I was skimming through Tapworthy, and this book in the FIRST chapter puts it perfectly and something that individuals and companies need to pay close attention to when they say they want an app.
"you do need an iPhone app. Apple’s glossy gadget touched off a whole new kind of computing - personal, intimate, and convenient - that has become both passion and habit for millions of regular folks. That’s not going away; looking ahead, we’re not going to spend less time with our phones, our tablets, our on-the-go internet devices. More and more, getting in front of people means getting on mobile devices, starting with the iPhone. It’s a device with the following and technology to get your stuff out there with a rare combination of volume and style.
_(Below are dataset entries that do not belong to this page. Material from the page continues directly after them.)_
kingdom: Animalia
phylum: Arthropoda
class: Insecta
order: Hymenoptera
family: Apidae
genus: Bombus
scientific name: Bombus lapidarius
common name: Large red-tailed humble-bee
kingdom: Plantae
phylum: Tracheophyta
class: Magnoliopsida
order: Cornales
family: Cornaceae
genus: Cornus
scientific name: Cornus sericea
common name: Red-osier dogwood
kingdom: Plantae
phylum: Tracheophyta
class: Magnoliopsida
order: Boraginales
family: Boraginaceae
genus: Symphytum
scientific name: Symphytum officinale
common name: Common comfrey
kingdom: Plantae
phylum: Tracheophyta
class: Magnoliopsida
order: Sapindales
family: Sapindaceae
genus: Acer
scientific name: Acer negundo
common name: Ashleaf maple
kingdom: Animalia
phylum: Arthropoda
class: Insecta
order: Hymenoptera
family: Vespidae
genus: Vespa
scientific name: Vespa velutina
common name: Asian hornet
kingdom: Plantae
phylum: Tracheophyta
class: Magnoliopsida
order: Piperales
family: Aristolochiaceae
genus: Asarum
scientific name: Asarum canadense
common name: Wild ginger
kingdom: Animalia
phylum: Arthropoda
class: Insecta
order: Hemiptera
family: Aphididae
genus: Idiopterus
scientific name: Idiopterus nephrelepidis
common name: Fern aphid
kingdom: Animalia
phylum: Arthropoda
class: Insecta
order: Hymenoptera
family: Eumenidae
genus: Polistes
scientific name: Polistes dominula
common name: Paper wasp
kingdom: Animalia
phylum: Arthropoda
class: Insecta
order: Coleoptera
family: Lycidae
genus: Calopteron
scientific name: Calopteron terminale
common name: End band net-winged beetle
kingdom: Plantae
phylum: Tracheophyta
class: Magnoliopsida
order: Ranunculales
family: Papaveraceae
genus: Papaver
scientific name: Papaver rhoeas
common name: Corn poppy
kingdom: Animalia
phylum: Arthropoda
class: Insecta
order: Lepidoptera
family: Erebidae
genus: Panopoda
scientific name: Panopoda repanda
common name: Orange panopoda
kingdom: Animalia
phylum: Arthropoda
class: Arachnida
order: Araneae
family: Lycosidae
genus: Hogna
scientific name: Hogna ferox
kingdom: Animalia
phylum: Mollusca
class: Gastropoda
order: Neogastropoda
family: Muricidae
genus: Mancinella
An iPhone app isn’t an end in itself. It’s not something to be hustled through, just so you can check it off your list. There’s a whiff in the air of the go-go website panic of the 1990s, when everyone rushed to cobble together some HTML just to have a website, any website, with little consideration of either usefulness or usability. It was at once a period of heady innovation and herd-following mediocrity. The same holds for iPhone apps today. There are mind-bending creations to be found in the App Store, but the store is also chockablock with time-wasting duds. You can do better."